In the data below, find each line carrying the string "Announce" and copy it out.

- - - - - - -

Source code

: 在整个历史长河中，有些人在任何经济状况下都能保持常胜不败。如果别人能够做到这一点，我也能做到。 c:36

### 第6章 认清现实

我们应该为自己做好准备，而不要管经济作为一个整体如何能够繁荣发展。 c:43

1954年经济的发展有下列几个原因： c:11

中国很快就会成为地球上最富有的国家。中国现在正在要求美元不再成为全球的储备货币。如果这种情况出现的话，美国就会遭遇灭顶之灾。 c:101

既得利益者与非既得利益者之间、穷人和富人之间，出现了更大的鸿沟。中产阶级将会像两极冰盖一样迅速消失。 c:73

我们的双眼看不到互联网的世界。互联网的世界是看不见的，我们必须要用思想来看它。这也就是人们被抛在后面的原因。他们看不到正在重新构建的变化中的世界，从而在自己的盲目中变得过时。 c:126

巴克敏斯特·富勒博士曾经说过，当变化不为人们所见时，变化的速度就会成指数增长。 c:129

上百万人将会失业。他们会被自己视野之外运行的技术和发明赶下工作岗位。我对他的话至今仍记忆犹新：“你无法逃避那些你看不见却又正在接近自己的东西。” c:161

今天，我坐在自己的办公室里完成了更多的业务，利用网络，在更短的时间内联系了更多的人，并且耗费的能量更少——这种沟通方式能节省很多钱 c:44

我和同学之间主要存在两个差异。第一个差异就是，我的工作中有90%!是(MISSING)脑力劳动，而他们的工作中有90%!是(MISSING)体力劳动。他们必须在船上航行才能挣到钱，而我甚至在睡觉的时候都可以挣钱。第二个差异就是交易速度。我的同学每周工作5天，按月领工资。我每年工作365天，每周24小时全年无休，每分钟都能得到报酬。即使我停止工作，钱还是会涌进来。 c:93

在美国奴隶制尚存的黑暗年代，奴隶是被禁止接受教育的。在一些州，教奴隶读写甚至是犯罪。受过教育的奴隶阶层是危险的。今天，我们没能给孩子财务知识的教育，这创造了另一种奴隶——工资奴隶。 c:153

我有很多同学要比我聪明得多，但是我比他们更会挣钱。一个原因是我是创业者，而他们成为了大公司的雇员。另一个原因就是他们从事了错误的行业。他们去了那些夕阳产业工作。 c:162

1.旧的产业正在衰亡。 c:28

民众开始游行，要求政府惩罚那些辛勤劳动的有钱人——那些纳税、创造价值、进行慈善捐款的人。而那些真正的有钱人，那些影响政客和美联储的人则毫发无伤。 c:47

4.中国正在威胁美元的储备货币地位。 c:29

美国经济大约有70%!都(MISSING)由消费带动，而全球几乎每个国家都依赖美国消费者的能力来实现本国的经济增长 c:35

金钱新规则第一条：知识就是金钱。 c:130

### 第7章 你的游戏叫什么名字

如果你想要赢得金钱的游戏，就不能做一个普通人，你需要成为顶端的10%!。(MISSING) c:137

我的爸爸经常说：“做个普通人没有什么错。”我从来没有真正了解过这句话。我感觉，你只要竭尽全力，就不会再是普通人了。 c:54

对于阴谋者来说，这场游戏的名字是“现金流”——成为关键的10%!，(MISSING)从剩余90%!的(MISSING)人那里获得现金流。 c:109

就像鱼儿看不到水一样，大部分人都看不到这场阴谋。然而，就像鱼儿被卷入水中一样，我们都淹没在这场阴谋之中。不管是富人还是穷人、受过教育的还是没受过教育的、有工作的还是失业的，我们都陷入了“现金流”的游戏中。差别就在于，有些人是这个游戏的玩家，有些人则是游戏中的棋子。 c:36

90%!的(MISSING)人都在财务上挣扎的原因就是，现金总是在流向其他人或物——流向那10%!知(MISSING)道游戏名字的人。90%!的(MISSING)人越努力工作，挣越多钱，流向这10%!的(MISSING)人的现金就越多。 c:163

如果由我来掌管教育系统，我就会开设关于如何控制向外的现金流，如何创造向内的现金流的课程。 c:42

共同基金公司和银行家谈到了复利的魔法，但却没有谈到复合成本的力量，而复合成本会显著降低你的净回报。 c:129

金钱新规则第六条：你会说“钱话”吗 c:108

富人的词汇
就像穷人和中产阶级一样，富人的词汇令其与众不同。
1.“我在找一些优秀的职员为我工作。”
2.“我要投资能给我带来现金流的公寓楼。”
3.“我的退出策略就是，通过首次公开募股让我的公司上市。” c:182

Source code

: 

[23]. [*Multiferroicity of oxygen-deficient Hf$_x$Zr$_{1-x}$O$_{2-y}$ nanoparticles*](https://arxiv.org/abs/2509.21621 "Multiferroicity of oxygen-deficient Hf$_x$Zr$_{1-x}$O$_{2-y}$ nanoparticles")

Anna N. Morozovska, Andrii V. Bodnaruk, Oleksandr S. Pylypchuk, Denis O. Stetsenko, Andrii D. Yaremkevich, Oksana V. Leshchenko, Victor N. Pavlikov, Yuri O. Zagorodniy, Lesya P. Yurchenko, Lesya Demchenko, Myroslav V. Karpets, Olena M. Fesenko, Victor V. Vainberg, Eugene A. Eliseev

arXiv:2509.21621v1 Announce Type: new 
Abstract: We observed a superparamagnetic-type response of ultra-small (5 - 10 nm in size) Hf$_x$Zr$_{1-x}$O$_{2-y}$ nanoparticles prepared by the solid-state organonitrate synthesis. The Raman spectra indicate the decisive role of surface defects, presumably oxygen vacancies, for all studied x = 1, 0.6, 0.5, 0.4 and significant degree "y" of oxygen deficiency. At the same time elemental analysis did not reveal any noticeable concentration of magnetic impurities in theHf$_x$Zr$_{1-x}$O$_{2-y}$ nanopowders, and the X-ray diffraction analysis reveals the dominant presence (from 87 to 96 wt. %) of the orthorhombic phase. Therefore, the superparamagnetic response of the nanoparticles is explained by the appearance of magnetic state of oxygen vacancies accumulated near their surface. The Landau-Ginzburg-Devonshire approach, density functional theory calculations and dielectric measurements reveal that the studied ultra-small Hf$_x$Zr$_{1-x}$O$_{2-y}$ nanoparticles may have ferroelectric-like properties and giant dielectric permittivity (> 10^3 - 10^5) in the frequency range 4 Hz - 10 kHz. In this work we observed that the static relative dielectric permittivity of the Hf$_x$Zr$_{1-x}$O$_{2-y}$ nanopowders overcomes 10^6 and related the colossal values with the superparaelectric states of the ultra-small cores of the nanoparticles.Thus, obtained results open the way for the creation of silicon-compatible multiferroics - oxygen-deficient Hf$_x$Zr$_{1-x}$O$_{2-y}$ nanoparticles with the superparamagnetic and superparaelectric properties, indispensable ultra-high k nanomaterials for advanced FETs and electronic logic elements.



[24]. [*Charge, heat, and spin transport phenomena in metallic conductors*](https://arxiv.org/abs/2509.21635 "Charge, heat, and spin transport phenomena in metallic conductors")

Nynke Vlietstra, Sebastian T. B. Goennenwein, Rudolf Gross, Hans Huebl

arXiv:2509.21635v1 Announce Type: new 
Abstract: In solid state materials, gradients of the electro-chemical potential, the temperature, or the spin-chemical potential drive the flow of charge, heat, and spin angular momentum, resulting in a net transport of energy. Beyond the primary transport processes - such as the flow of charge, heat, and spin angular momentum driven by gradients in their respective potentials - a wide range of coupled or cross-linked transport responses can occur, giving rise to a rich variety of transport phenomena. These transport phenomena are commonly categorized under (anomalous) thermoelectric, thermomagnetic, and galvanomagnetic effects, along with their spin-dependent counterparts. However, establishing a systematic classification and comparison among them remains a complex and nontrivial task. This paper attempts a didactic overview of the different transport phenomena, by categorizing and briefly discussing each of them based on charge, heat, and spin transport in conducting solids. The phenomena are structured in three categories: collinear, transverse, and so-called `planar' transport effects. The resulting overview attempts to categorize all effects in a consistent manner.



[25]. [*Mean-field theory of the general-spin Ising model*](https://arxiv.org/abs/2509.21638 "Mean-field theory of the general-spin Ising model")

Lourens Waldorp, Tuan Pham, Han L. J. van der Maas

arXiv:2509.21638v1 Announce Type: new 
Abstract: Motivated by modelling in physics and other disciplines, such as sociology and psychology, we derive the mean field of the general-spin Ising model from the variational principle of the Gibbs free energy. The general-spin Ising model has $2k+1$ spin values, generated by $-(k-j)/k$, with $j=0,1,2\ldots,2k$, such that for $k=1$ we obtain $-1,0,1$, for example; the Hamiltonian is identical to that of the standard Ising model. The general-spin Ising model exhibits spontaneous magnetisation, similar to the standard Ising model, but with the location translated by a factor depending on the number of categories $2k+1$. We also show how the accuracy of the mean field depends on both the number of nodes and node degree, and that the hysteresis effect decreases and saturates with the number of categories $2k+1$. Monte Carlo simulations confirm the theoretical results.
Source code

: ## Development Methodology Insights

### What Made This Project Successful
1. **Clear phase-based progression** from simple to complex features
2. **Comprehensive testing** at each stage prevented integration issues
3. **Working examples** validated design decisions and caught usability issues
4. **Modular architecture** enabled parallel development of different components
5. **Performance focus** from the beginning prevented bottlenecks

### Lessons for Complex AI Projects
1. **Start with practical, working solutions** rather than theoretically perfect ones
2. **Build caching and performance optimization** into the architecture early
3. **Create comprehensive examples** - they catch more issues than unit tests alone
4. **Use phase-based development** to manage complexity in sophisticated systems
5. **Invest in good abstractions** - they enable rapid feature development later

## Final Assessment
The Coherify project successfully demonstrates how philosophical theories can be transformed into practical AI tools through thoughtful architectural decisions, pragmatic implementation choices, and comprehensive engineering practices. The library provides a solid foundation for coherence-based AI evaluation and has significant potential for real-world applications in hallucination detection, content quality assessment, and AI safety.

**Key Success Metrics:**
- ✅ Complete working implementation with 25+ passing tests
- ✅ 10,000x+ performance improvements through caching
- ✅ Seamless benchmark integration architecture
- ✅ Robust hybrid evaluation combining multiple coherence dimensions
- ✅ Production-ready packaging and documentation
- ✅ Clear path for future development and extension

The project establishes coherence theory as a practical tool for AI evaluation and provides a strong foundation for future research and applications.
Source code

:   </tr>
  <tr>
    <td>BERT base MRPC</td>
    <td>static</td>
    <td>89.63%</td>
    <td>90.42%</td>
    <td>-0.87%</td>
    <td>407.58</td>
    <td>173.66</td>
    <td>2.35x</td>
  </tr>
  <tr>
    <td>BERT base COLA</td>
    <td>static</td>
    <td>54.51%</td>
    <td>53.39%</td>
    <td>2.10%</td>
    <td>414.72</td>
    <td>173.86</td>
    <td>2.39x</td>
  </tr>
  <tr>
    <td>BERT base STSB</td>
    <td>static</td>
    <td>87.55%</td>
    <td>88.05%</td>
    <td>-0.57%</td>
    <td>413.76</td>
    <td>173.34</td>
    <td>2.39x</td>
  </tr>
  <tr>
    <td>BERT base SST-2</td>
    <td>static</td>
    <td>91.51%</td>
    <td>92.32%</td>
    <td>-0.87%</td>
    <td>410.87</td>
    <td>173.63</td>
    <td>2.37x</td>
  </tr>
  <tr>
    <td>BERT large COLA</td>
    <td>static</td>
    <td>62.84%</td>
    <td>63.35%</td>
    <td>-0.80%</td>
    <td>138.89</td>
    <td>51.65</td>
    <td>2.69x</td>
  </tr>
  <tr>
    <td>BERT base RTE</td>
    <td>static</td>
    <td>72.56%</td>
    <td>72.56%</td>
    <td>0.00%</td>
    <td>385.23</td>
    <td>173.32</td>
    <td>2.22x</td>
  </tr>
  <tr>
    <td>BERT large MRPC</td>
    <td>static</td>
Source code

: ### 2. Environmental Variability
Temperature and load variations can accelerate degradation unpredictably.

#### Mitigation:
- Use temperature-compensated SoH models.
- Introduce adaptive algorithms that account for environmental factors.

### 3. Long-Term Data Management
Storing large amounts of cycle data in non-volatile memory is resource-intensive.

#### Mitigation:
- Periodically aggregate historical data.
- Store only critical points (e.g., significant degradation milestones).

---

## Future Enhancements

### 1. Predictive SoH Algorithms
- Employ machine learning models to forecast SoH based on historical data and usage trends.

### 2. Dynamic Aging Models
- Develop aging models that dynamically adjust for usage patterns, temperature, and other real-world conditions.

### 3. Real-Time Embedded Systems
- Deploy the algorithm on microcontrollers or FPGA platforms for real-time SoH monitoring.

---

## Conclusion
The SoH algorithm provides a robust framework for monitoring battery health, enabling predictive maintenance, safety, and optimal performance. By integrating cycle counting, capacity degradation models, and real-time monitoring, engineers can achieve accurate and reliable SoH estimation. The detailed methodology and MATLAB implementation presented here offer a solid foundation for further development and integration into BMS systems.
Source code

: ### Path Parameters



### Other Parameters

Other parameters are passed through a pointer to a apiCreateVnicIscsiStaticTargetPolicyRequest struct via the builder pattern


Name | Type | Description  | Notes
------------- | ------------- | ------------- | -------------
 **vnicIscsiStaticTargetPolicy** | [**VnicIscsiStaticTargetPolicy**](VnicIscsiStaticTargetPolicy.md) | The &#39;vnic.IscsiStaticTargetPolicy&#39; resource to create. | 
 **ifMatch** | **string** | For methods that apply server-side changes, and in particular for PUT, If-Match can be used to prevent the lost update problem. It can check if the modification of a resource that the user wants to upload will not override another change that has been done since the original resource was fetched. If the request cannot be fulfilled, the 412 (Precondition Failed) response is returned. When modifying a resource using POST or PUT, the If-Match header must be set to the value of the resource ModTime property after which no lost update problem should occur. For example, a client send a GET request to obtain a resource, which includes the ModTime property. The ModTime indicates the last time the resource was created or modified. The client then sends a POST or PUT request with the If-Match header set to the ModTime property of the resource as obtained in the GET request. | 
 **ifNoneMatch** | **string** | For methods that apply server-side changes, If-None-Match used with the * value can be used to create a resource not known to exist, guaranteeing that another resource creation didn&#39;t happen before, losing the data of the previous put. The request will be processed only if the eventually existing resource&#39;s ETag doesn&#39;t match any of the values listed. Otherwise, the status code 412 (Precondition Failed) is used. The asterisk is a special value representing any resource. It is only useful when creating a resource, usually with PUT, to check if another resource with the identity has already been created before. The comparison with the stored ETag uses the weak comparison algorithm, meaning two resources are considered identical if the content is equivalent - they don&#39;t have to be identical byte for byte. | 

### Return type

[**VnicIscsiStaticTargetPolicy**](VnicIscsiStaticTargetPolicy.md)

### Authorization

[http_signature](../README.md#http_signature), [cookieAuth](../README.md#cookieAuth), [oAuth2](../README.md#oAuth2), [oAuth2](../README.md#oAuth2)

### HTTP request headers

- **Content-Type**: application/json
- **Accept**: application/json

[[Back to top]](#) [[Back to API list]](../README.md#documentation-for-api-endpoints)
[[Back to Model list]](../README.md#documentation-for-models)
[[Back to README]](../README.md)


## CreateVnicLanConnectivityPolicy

- - - - - - -

- **RESPONSE AREA**
arXiv:2509.21621v1 Announce Type: new 
arXiv:2509.21635v1 Announce Type: new 
arXiv:2509.21638v1 Announce Type: new 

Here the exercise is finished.